Now, I have nothing against lust, most especially if love is part of the equation. Yet, what I cannot understand is why Bishop Cremona wastes his time addressing us. It is not us who decide what happens around us. These ghettos of transgression were not created by the general public but by a willing government who love giving in to capitalism. Nothing wrong with that, but you cannot eat the fat and then not complain about cholesterol.
Cremona could go on. He could perhaps discuss why the government makes millions from gambling companies and porno billing companies when at the same time it calls on its citizens to stick to values.
It is rather amusing I think, a question of how big a hypocrite you can get.
I remember in the good old days when Malta would always boast of its initiative to save the planet with its visionary Law of the Sea proposal. It was a 1969 proposal by Maltese diplomat Arvid Pardo at the UN. Guido de Marco always liked mentioning it.

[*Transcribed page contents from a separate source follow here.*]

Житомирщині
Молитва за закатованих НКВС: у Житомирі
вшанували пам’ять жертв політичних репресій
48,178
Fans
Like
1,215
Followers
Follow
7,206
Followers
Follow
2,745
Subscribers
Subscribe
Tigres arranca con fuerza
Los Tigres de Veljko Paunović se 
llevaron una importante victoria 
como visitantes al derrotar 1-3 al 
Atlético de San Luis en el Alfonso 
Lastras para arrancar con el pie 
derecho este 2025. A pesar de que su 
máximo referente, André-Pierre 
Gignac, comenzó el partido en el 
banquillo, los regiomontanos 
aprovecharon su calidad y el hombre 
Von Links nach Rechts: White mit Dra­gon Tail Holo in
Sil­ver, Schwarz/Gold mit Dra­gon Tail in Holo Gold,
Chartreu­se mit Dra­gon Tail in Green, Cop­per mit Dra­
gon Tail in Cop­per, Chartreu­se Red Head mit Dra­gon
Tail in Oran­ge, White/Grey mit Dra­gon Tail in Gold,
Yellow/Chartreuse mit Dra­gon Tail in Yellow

How nice. Really nice, most especially when you see all those motor yachts dumping gallons of detergent, faeces and urine at Blue Lagoon, Ghadira and Mgarr ix-Xini. We are just a contradiction in terms but then that is what makes me love the return to this great megalomaniac islet.

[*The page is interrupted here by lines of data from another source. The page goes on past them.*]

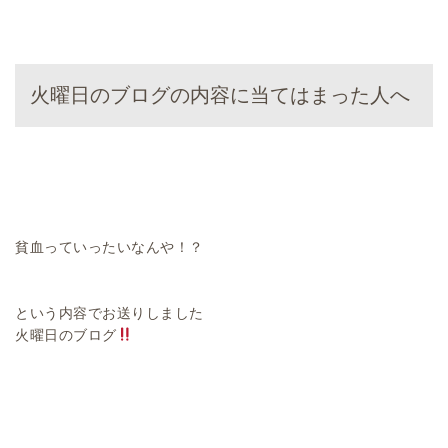
火曜日のブログの内容に当てはまった人へ
貧血っていったいなんや！？
という内容でお送りしました
火曜日のブログ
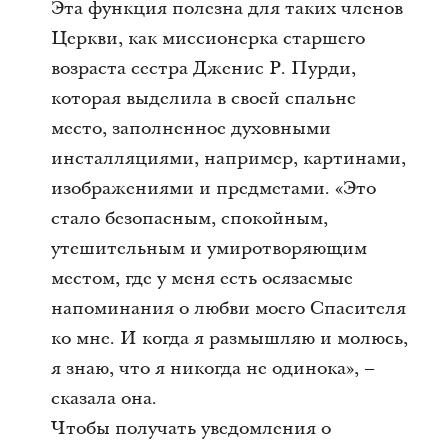
Эта функция полезна для таких членов
Церкви, как миссионерка старшего
возраста сестра Дженис Р. Пурди,
которая выделила в своей спальне
место, заполненное духовными
инсталляциями, например, картинами,
изображениями и предметами. «Это
стало безопасным, спокойным,
утешительным и умиротворяющим
местом, где у меня есть осязаемые
напоминания о любви моего Спасителя
ко мне. И когда я размышляю и молюсь,
я знаю, что я никогда не одинока», –
сказала она.
Чтобы получать уведомления о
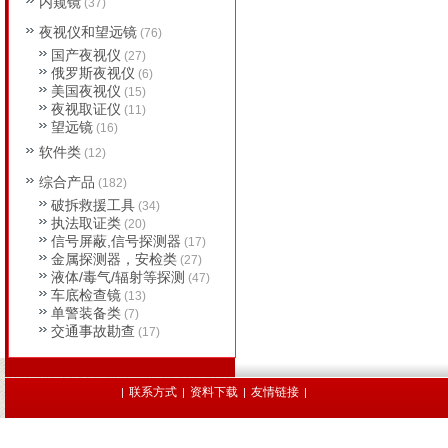
内窥镜
(37)
夜视仪和望远镜
(76)
国产夜视仪
(27)
俄罗斯夜视仪
(6)
美国夜视仪
(15)
夜视取证仪
(11)
望远镜
(16)
软件类
(12)
综合产品
(182)
破拆救援工具
(34)
执法取证类
(20)
信号屏蔽,信号探测器
(17)
金属探测器，安检类
(27)
液体/毒气/辐射等探测
(47)
车底检查镜
(13)
单警装备类
(7)
交通事故勘查
(17)
联系方式
资料下载
友情链接
|
|
|
|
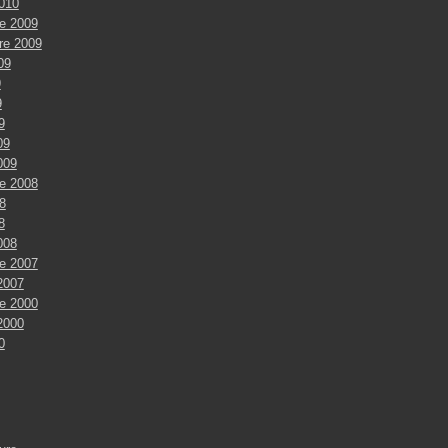
2010
e 2009
re 2009
009
9
9
9
09
009
e 2008
8
8
008
e 2007
2007
e 2000
2000
0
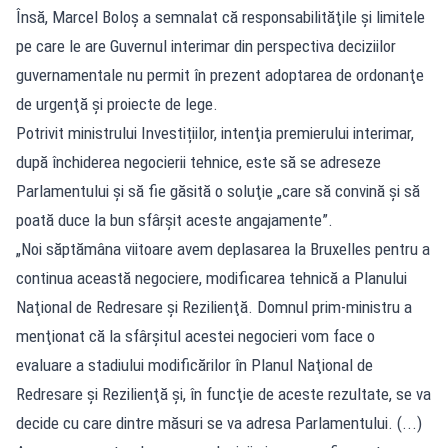
Însă, Marcel Boloş a semnalat că responsabilităţile şi limitele
pe care le are Guvernul interimar din perspectiva deciziilor
guvernamentale nu permit în prezent adoptarea de ordonanţe
de urgenţă şi proiecte de lege.
Potrivit ministrului Investițiilor, intenţia premierului interimar,
după închiderea negocierii tehnice, este să se adreseze
Parlamentului şi să fie găsită o soluţie „care să convină şi să
poată duce la bun sfârşit aceste angajamente”.
„Noi săptămâna viitoare avem deplasarea la Bruxelles pentru a
continua această negociere, modificarea tehnică a Planului
Naţional de Redresare şi Rezilienţă. Domnul prim-ministru a
menţionat că la sfârşitul acestei negocieri vom face o
evaluare a stadiului modificărilor în Planul Naţional de
Redresare şi Rezilienţă şi, în funcţie de aceste rezultate, se va
decide cu care dintre măsuri se va adresa Parlamentului. (...)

Once again, I am dying for October. I am anticipating a can of U-turns on all the political promises made in March of this year. I am just looking forward to Labour’s meek response to this political conundrum and I will be fixated at the facial pattern of our Prime Minister as he declares that he will not be implementing his electoral promises. Because he is a very serious and conscientious man.
Well, just in case you did not notice, I have landed and am looking forward to the autumn spectacle.